I realise that such a government run scheme would mean that the government was taking responsibility for all injured people’s welfare and that this runs counter to the current preoccupation with less government. However, if private medical practitioners now deem it in their interests to have governments protect their interests perhaps it is time for ordinary Australians to rethink whether or not governments should also be protecting the interests of ordinary Australians.

Private medical practitioners are threatening that some of them will stop being doctors and others will stop private practice. Were this to happen then it would be an excellent time to cancel the one third subsidy to private health insurance and to put the $3 billion annual government subsidy into the public health system. This would ensure access to health services was allocated on the basis of medical need rather than the capacity to pay.

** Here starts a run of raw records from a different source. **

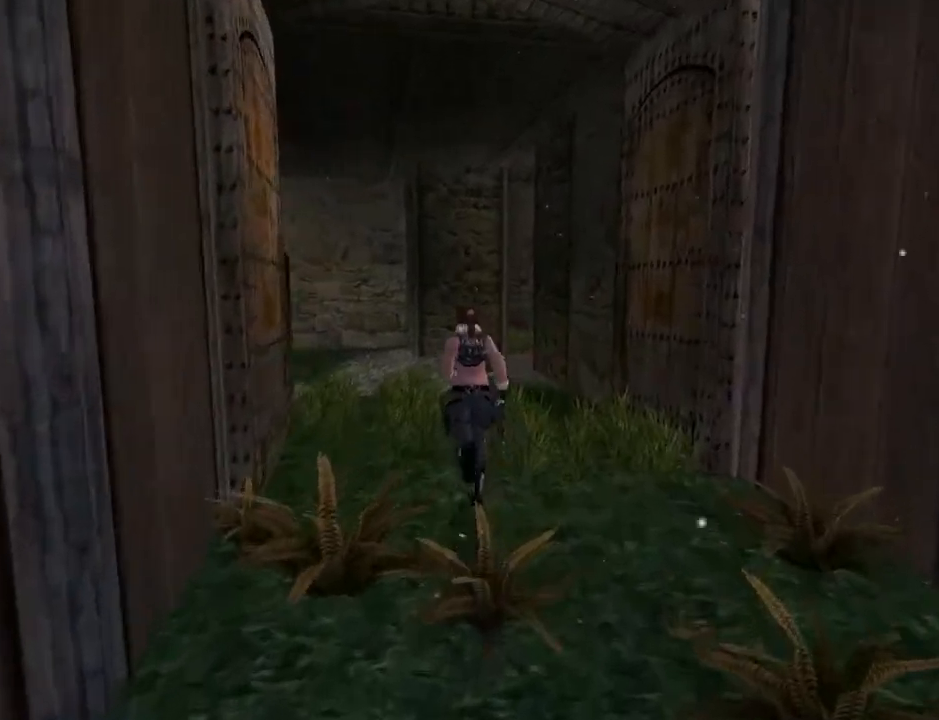
{"buttons": ["DPAD_UP", "DPAD_LEFT"], "left_stick": "center", "right_stick": "center", "events": [[433, "DPAD_LEFT", "down"]]}
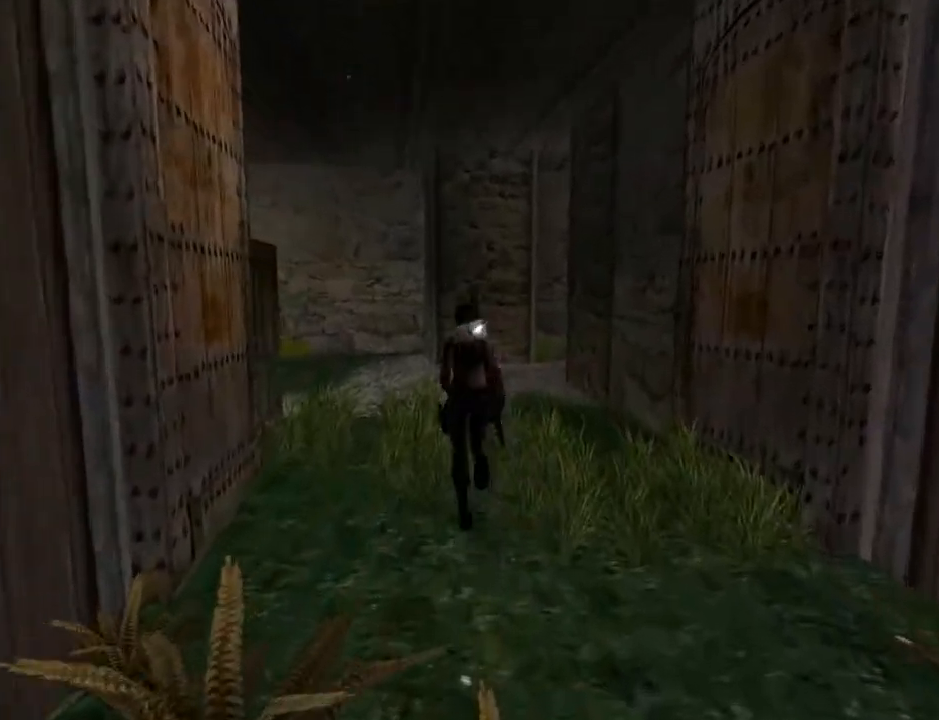
{"buttons": ["DPAD_UP"], "left_stick": "center", "right_stick": "center", "events": [[267, "DPAD_LEFT", "up"]]}
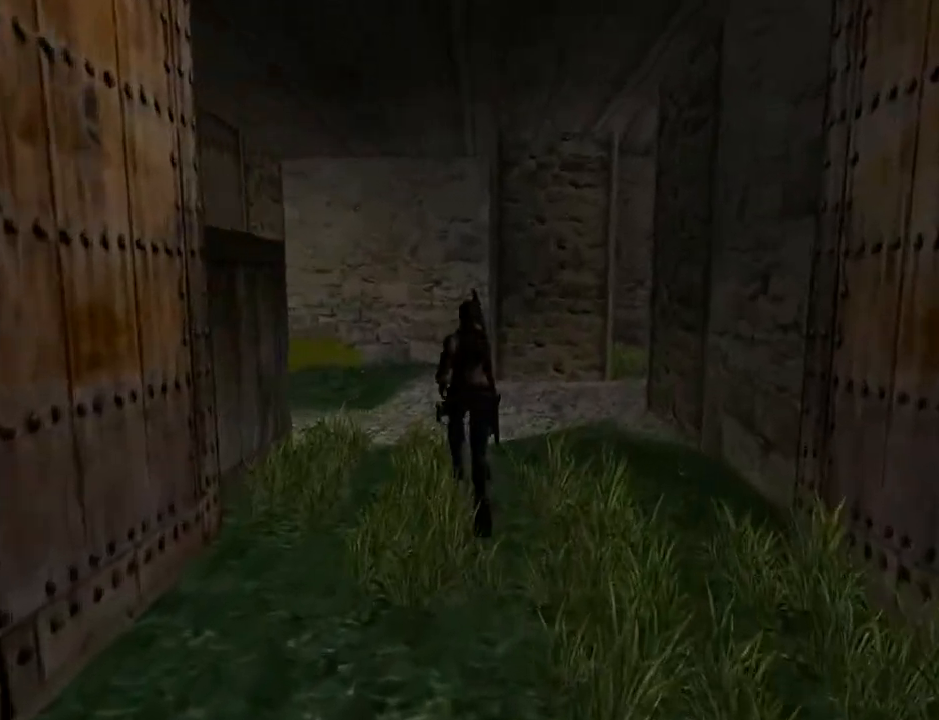
{"buttons": ["DPAD_UP", "DPAD_LEFT"], "left_stick": "center", "right_stick": "center", "events": [[467, "DPAD_LEFT", "down"]]}
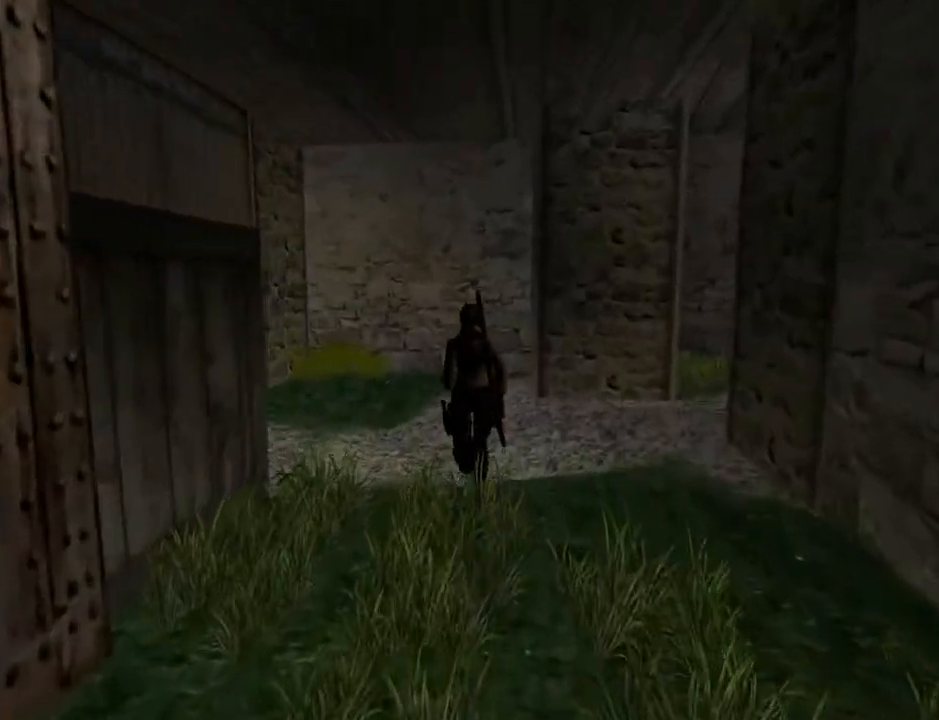
{"buttons": ["DPAD_LEFT"], "left_stick": "center", "right_stick": "center", "events": [[133, "DPAD_UP", "up"]]}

The current insurance problems have arisen in the face of the much vaunted claim that private industry is always more efficient than government. It would appear that the HIH collapse questions the veracity of the claim that private ownership beats public ownership every time.

Let us just assume that Australian private medical practitioners were facing their current professional indemnity insurance dilemmas 20 years ago; they would not be pressuring Government to rewrite the injury compensation legislation in a rush. Instead they would have simply pressured the government to get the various state government insurers to provide the professional indemnity cover. Unfortunately governments of various political persuasions have sold their publicly owned insurance companies.

The absence of publicly owned insurance companies has in recent times meant that many civic functions have had to be cancelled because community organisers either could not obtain public liability cover or could not obtain it at an affordable price. Australian society is poorer for the loss of such community activities. Perhaps the time is right to look again at the rhetoric of economic fundamentalists and reassess the appropriate role of government and government instrumentalities in the lives of ordinary Australians. Such a reassessment has been occurring overseas for some time.

Ad Melkert writing about balancing growth and good social services in the Irish Times on the 8th March this year suggested that “After the disillusionment with “big” government in the 1970s, and the frustration and anger over ‘small’ government in the 1980s, citizens realise what they really needed was better government”.

Australian sociologist Michael Pusey has warned that economic fundamentalists have held sway in the corridors of power in this country for the last quarter of a century and they have managed to alter the public’s mind set to a considerable degree. Economic efficiency has driven Australians’ thinking about social as much as commercial issues. This is reflected in the current budget debates about forcing 180,000 disability support pensioners to revert to unemployment payments, the proposed cutbacks in court awarded negligence cases and more generally in the way the Howard Government has approached social security recipients.

Economic efficiency is just one of the factors which should be taken into account when attempting to resolve social problems. Social effectiveness of policy outcomes should be the driving aim of any civilized society.